颜芙凝正要开口吩咐彩玉去镇上采购,便听得傅明赫讥讽着笑。
“我当傅辞翊如何能得解元,原来是你拿身子换来。”
颜芙凝震惊愤懑齐齐袭来:“请慎言!”
“傅明赫,你个小兔崽子,王八羔子!”婉娘气得不行,厉喝,“你爹就是如此教你做人的?”
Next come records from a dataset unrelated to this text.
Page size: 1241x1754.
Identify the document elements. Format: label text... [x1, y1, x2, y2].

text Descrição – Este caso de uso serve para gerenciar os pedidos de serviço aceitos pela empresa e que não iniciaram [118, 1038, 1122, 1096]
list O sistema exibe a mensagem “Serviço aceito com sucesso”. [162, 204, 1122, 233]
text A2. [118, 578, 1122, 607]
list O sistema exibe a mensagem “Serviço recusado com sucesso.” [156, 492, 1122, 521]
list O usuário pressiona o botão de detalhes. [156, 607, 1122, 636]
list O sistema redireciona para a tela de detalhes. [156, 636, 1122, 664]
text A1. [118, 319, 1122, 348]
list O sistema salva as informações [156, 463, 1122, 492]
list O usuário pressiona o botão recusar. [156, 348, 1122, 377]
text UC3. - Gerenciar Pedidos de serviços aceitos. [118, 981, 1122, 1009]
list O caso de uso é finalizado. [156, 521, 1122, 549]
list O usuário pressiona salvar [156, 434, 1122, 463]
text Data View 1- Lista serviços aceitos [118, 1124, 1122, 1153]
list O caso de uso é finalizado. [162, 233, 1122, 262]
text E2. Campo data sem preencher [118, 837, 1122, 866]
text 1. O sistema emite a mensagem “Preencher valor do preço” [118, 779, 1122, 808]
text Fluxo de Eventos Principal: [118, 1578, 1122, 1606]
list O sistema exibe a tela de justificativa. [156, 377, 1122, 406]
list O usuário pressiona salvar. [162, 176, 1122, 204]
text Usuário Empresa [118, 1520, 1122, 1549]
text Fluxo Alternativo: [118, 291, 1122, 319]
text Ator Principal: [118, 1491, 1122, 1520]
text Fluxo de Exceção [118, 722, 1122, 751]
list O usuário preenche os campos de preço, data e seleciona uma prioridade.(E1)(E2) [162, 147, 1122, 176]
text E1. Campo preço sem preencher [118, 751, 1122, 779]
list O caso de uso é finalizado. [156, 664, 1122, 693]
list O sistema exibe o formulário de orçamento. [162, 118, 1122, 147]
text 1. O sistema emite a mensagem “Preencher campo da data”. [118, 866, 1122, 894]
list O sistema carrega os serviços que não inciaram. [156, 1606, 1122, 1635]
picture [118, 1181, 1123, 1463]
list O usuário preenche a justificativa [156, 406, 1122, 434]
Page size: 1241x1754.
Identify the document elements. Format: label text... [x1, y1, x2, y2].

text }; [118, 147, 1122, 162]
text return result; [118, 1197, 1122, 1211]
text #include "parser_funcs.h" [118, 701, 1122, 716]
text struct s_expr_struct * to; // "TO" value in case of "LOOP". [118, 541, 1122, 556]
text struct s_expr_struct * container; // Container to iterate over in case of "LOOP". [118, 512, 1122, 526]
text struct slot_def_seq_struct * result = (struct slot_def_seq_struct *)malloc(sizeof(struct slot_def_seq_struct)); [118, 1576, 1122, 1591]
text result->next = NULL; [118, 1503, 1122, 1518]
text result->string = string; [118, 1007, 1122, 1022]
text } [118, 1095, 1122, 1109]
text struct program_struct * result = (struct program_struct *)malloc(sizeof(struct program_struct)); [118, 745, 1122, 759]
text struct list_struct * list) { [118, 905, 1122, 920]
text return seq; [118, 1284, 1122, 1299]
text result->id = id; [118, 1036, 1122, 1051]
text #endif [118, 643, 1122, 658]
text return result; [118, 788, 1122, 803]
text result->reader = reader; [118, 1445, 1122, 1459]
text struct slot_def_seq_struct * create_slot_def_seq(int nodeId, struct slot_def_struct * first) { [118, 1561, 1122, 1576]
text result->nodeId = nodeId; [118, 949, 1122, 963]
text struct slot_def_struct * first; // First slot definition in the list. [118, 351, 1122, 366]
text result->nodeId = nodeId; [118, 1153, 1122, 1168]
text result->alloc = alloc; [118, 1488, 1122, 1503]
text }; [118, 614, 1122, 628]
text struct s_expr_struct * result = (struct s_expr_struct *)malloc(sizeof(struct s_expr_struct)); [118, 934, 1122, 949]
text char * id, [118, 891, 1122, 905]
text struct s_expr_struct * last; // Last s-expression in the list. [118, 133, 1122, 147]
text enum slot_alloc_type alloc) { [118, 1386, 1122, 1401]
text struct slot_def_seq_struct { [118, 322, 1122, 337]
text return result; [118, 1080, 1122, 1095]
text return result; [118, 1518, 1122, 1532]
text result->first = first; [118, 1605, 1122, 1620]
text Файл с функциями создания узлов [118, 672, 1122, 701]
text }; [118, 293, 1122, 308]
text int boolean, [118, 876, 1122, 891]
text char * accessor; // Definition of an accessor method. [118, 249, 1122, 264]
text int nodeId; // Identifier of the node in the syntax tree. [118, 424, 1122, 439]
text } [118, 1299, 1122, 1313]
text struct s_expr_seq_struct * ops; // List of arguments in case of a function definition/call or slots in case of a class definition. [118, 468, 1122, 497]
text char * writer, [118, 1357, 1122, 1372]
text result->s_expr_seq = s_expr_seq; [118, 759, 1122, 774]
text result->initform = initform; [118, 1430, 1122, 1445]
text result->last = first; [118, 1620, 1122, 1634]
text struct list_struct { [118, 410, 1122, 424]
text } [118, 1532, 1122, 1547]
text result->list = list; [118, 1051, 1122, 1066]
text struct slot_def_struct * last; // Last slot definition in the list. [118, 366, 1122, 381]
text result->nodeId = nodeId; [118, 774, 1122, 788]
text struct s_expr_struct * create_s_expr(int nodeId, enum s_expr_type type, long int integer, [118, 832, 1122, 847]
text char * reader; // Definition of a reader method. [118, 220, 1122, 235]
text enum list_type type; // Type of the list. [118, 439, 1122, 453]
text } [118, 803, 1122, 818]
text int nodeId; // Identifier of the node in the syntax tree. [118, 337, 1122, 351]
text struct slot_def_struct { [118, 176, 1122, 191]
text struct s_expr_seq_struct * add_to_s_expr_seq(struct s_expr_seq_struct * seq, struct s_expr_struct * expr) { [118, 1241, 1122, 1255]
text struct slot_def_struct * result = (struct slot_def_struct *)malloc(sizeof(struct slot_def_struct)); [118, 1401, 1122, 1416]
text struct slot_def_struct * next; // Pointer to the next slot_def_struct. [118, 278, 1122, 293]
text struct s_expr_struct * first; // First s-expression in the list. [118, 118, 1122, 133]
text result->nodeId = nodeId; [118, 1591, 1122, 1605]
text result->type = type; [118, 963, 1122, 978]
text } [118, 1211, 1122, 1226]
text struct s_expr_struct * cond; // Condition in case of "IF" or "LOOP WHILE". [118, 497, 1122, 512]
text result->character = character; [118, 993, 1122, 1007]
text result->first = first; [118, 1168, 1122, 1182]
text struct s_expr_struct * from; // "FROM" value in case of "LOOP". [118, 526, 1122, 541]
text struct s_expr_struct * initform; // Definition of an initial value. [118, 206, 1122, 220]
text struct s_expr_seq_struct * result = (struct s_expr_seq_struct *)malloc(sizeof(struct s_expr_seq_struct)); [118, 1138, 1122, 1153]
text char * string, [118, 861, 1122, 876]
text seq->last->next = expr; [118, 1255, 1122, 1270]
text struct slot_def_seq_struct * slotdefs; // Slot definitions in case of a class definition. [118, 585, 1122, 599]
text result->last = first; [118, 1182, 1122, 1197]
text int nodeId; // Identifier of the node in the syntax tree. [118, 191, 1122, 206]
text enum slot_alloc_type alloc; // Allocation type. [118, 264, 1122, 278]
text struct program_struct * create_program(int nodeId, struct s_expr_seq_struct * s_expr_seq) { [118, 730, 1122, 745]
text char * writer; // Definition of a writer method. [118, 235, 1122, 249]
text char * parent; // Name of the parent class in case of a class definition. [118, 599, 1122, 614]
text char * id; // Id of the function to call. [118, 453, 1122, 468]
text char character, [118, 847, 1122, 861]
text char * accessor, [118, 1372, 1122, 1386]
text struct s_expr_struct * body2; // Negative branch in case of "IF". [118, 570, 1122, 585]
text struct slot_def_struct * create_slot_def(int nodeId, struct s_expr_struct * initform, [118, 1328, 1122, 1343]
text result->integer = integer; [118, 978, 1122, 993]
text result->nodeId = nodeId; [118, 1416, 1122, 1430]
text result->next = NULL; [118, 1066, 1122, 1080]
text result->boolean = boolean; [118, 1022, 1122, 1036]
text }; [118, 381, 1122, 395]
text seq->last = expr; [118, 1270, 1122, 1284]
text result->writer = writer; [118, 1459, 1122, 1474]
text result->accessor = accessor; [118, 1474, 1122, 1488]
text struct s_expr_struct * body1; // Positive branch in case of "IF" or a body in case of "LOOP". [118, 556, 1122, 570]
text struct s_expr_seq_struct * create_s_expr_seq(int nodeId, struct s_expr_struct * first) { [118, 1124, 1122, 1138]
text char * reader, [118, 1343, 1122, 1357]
傅明赫狞笑着,高声道:“适才她与郡王眉来眼去,当众人瞎了不成?傅辞翊是真大度,哦不,他不是大度,他是拿她换前程。”
众人听得气愤。
好在此刻村民们都去村口了,倘若这番话传扬出去,与女子名声来说极为不利。
颜芙凝气得浑身颤抖:“给我揍他!”
傅北墨、孟力、李信恒、彩玉、张铁与章铜齐齐出击。
就连陆问风也加入了打斗。
傅明赫身手不咋地,四个打手的身手却不错。
然而,近来傅北墨与孟力进步神速。
傅明赫等人很快败下阵来,鼻青脸肿地登上马车逃了。
颜芙凝这才解气,拿出钱袋子,吩咐彩玉与李信恒去镇上采买。
“多买些酒菜,家中有喜,得请左邻右舍来家里吃饭喝酒。对了,糖豆子也要买些,届时给大家分一分,沾沾喜气。”
接了钱袋子,两人应下,当即出发。
婉娘拉了颜芙凝的手:“是该置办酒席,只是要辛苦芙凝你了。”
“高兴,不辛苦,再则大家都得一起忙。”
颜芙凝看了眼堂屋内搁着的木箱。
木箱上用红绸系着,颇为显眼。
但此物是朝廷与府衙的奖励,今日若请左邻右舍,必有人来看。
虽说不会教人看箱子里的银钱究竟有几何,但箱子还得搁着。
此刻若把箱子放去西厢房,届时来喝酒的村民一多,反而管不住。